The Euro, the US Dollar, and the Canadian Dollar ended up as the best performers, while the Sterling went for a wild rise, initially boosted by Brexit positive headlines only for the market to realize there wasn't much to chew on as I elaborate in today's report, leading to the market to revert the entire move back down. Meanwhile, the AUD was punished in response to the unambiguous clarification by RBA Governor Lowe that lower interest rates in Australia will be a consideration to make in the next June meeting. The Kiwi, highly correlated to the AUD, followed the aggressive sell side action in the AUD in locksteps as market participants now anticipate further easing measures by the RBNZ too. Lastly, the Japanese Yen, judging by the fluctuations in equities or fixed income, continues to trade under excessive supply effects, defying Intermarket flows logic.
Narratives In Financial Markets
* The Information is gathered after scanning top publications including the FT, WSJ, Reuters, Bloomberg, ForexLive, Institutional Bank Research reports.
The public speech by RBA Governor Lowe on Tuesday, aimed partly at clarifying the monetary and policy stance by the Central Bank, alongside the RBA minutes published hours earlier, implies that the prospects for an interest rate cut in Australia in June a highly probable outcome.
Lowe was very explicit, saying that “at our meeting in two weeks’ time, we will consider the case or lower interest rates”, which has been subject to labor market conditions improving. The market is building up the case for two 25bp rate cuts this year.
The Australian Prudential Regulatory Authority (APRA) removed its guidance on Australian mortgage lenders, used as a reference to assess repayment obligations by borrowers. The relaxation on the approach led to some speculation of less need for the RBA to lower rates, but RBA Lowe was quick to downplay the impact on the independent rate decision by the RBA.
The Kiwi is one of the hardest-hit currencies following RBA Lowe’s hint on lower rates, with the market now expecting the RBNZ to implement another 25bp rate cut in coming months.
The US commerce department has granted US telecoms a 90-day temporary license to conduct business operations with Huawei. It means that among other developments, Google will be able to proceed with the software updates to Huawei phones using the Android operating system. The market interpreted the news as a positive input for risk with US equities rising.
However, there is new evidence that China is ready for a protracted cold (trade) war. In an article published by the South China Morning Post, it reports that Chinese President Xi Jinping has called for a ‘new Long March’, which suggests China is up for a long fight. Xi Jinping said: “We are now embarking on a new Long March, and we must start all over again.”

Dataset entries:
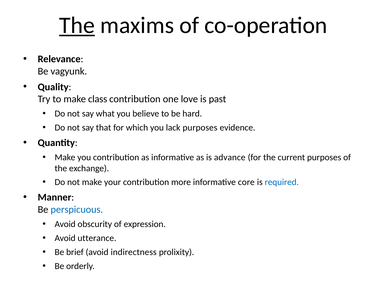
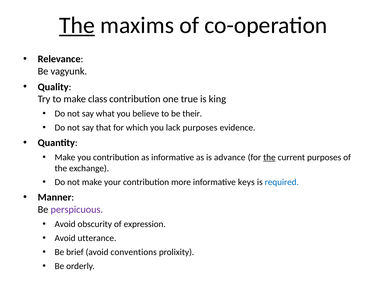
love: love -> true
past: past -> king
hard: hard -> their
the at (269, 157) underline: none -> present
core: core -> keys
perspicuous colour: blue -> purple
indirectness: indirectness -> conventions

- Given problem
Write the next part of the currency market report, beginning right after its last sentence.

- Solved problem
The Sterling saw buying interest return on early speculation that the UK Cabinet had discussed giving MPs a free vote on a 2nd Brexit referendum. However, the clarification that such a scenario would only be possible upon approval of May’s Withdrawal Agreement threw immediate cold water on the optimism that had been built. The latest round of new proposals by PM May to attempt a successful vote early June has been met with high skepticism.
Fed’s minutes of the May 1st FOMC meeting will be released this Wednesday. As a reminder, on May 1st, Fed’s Chair Powell tamped down expectations of a rate cut this year. However, the disagreements between the US and China have re-ignited the odds of a cut. The minutes may contain limited information of relevance this time around as the Fed re-assesses the global risks outlook considering the anticipation of a protracted trade war with China.
Recent Economic Indicators & Events Ahead
RORO (Risk On, Risk Off Conditions)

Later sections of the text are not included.